Olaylara ve içinde bulunduğum ruhsal duruma göre, bazen çok sıkıntılı, bazen çok acı olarak yargıladığım sessizliği; ısı ya da ışık gibi, her günün niteliği idi, insancıldı. Kitaplarının -özellikle, belki en güzeli ve en az anlaşılanı olan 'Düşüş'ün- tanıttığı düşüncelerinin, yanında ya da karşısında olunuyor, ama her zaman onlarla birlikte yaşanıyordu. Kültürümüzün belirli bir serüveni idi bu: Dönemleri ve sonucu bulunmaya çalışılan bir davranıştı.

Çağımızda ve tarih karşısında yaptıkları Fransız edebiyatında belki en ilginç olan uzun ahlakçılar zincirinin günümüzdeki mirasçısını temsil ediyordu. İnsatçı, dar ve saf, duygulu ve sert insancıllığı, çağımızın biçimsiz ve toplu olayları ile, sonucu şüpheli bir savaşa girmişti. Ama, bunun yanında da reddetmedeki inatçılığı ile, çağımızın ortasında, gerçeğin altınlarına ve makyavelcilere karşı, ahlakın varlığını savunuyordu.

Bir yıkılmaz deyimleme, savunma olduğu söylenebilirdi. Ne değin az okunur, ne değin az düşünülürse düşünülsün, avucunda sıkı sıkıya sakladığı insancıl değerlerle karşı karşıya kalınıyordu: siyasal davranış sorununu ortaya koyuyordu ortaya örneğin. Ya yanından kıvrılıp gitmek, ya da savaşa girişmek gerekiyordu: tek kelime ile, düşünce hayatını yapan gerilim için kaçınılmazdı. Son yıllarda, sessizliğinin bile olumlu bir yönü vardı; uyumsuzun bu Descartesçısı, ahlakın güvenli toprağını bırakıp, uygulamanın sonucu belirsiz yollarına sürüklenmeyi reddediyordu. Fark ediyorduk bunu; sessizliği seçtiği sorunların ne olduğunu da seziyorduk: çünkü ahlak, yalnız başına ele alınırsa, hem devrim yapılmasını gerektirir, hem de suçlar onu.

- [Alıştırma Verileri]:

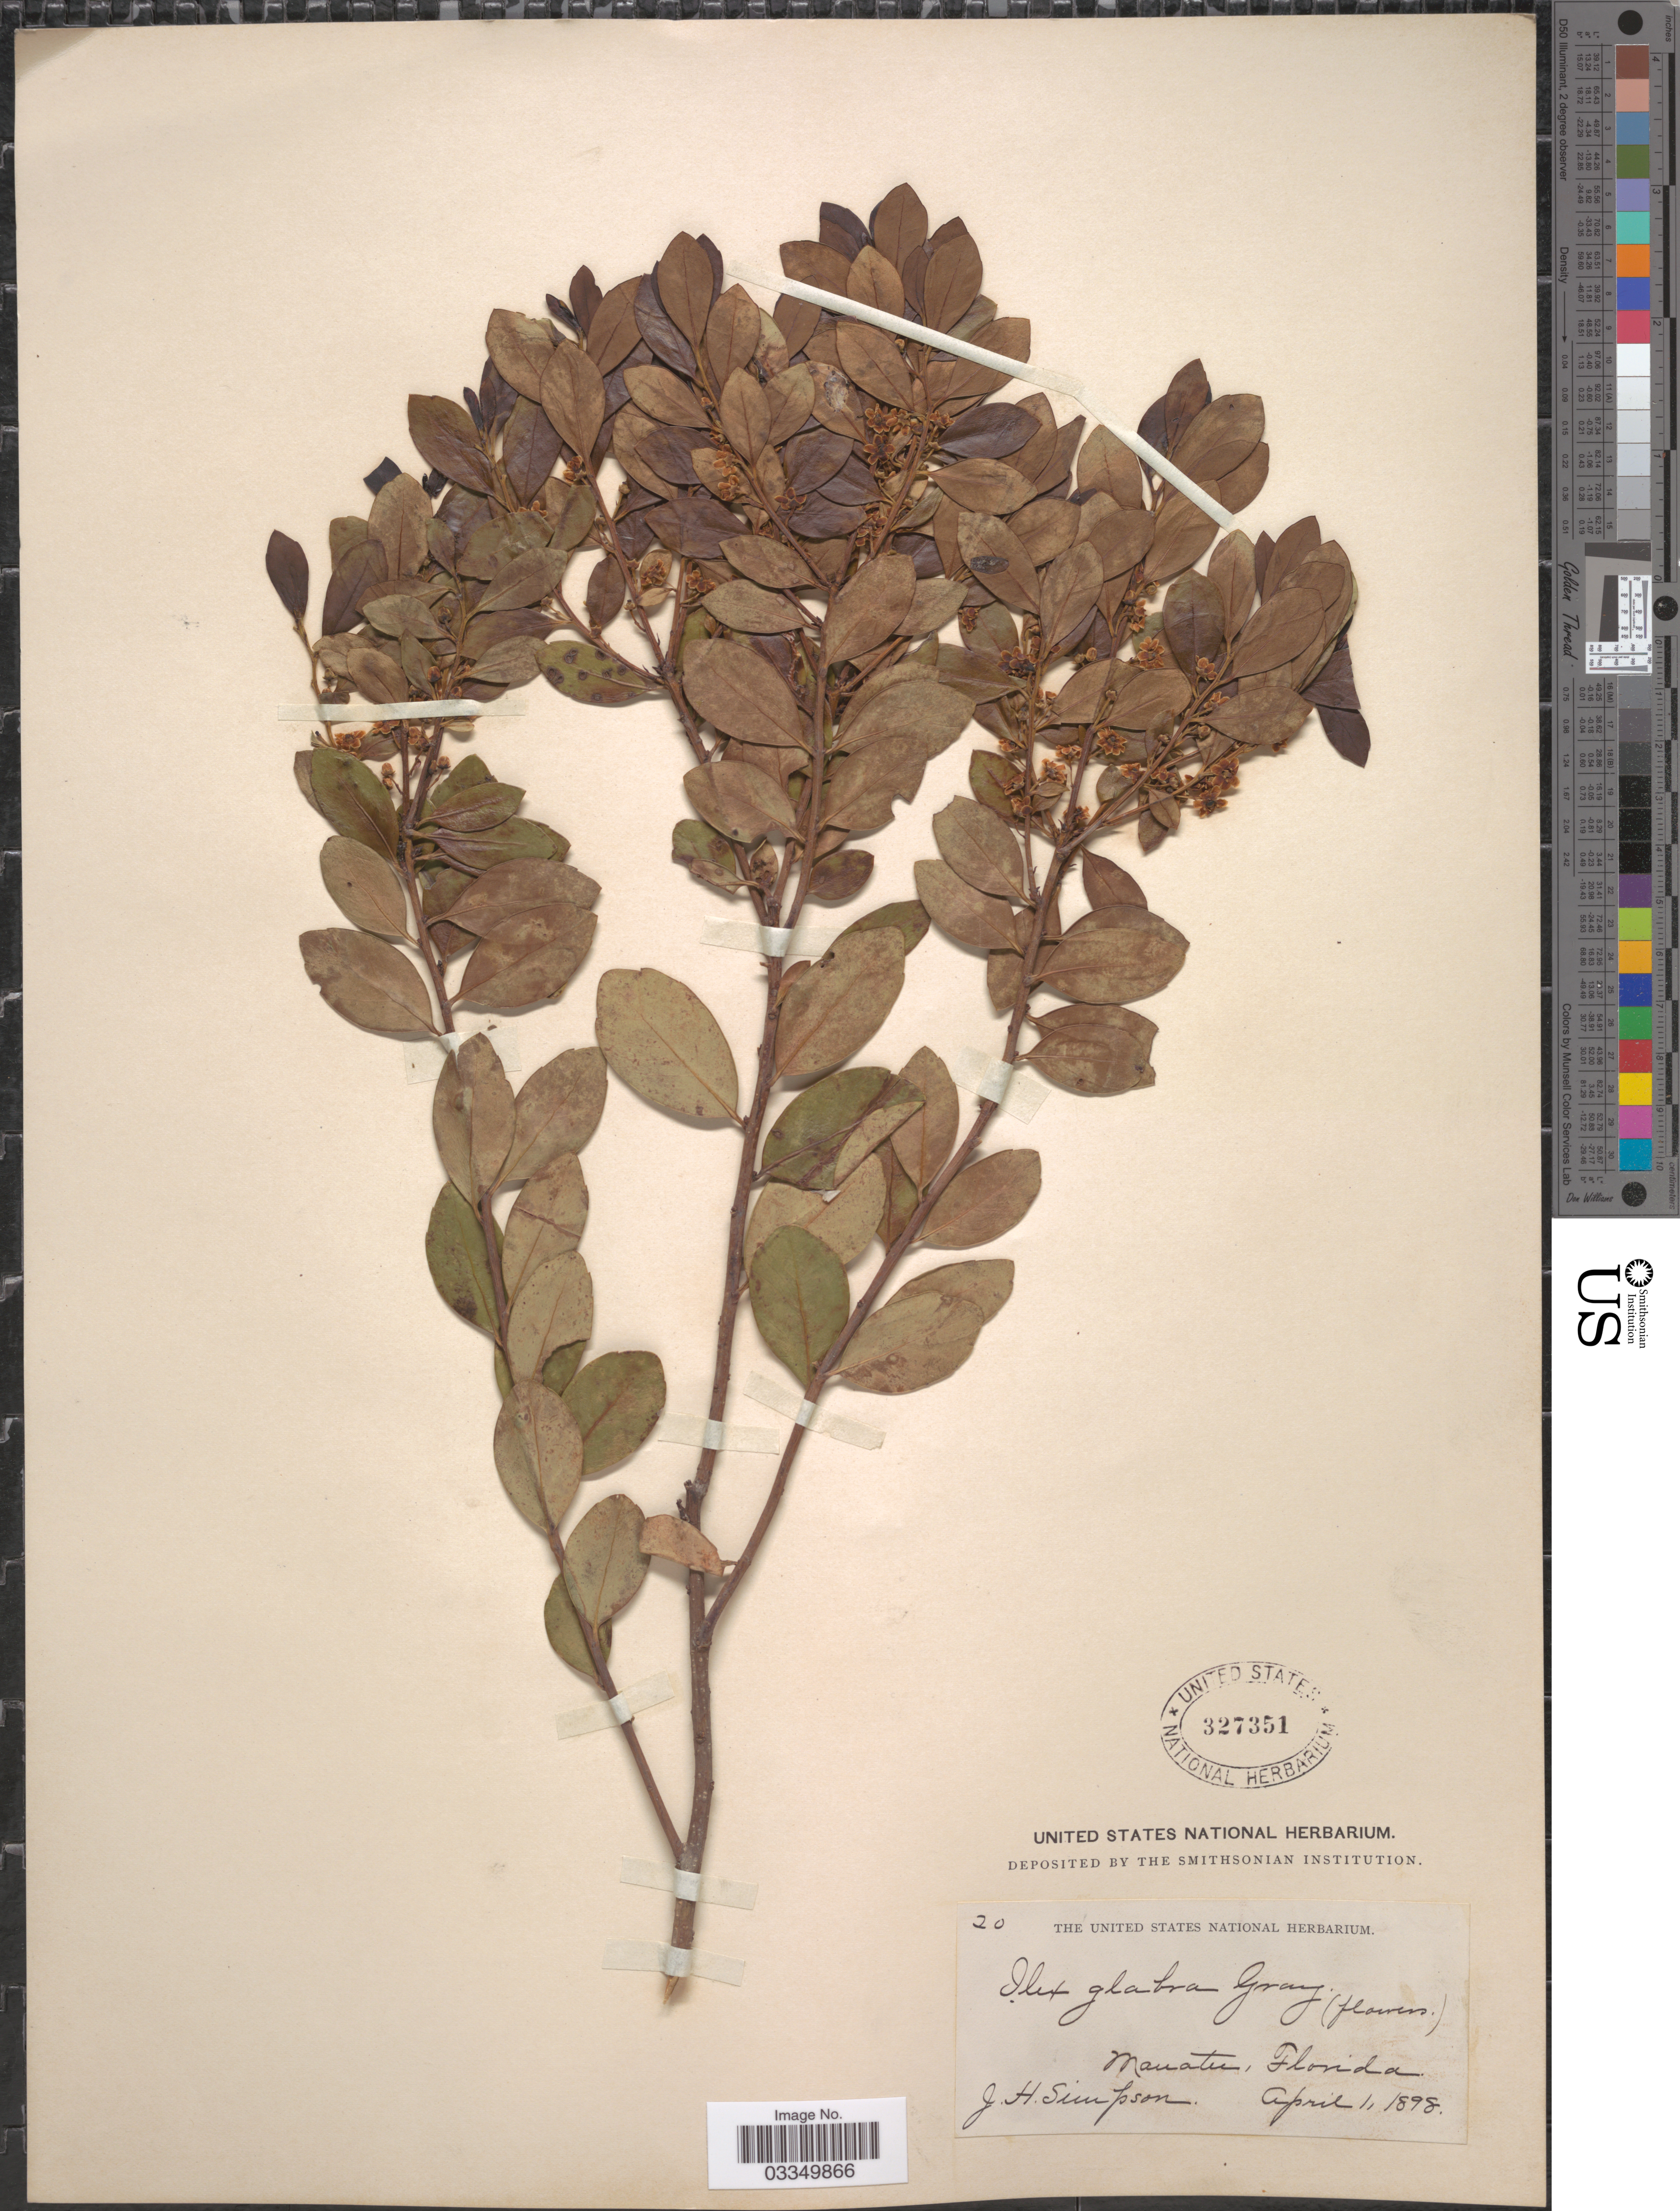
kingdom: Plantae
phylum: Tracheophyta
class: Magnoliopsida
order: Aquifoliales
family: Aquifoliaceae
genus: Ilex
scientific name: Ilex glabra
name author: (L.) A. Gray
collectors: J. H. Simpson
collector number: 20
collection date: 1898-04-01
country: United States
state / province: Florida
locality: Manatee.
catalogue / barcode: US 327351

- [Görev A]: Alıntı metinde "insancıl" kelimesinden türeyen ya da onu içeren bütün kelimeleri, metinde geçtikleri biçimleriyle sırayla yaz.
- [Görev B]: Listedeki bütün satırları olduğu gibi kopyala. Resimleri yanıta koyma.

- [Tam Yanıt A]: insancıldı, insancıllığı, insancıl

- [Tam Yanıt B]:
kingdom: Plantae
phylum: Tracheophyta
class: Magnoliopsida
order: Aquifoliales
family: Aquifoliaceae
genus: Ilex
scientific name: Ilex glabra
name author: (L.) A. Gray
collectors: J. H. Simpson
collector number: 20
collection date: 1898-04-01
country: United States
state / province: Florida
locality: Manatee.
catalogue / barcode: US 327351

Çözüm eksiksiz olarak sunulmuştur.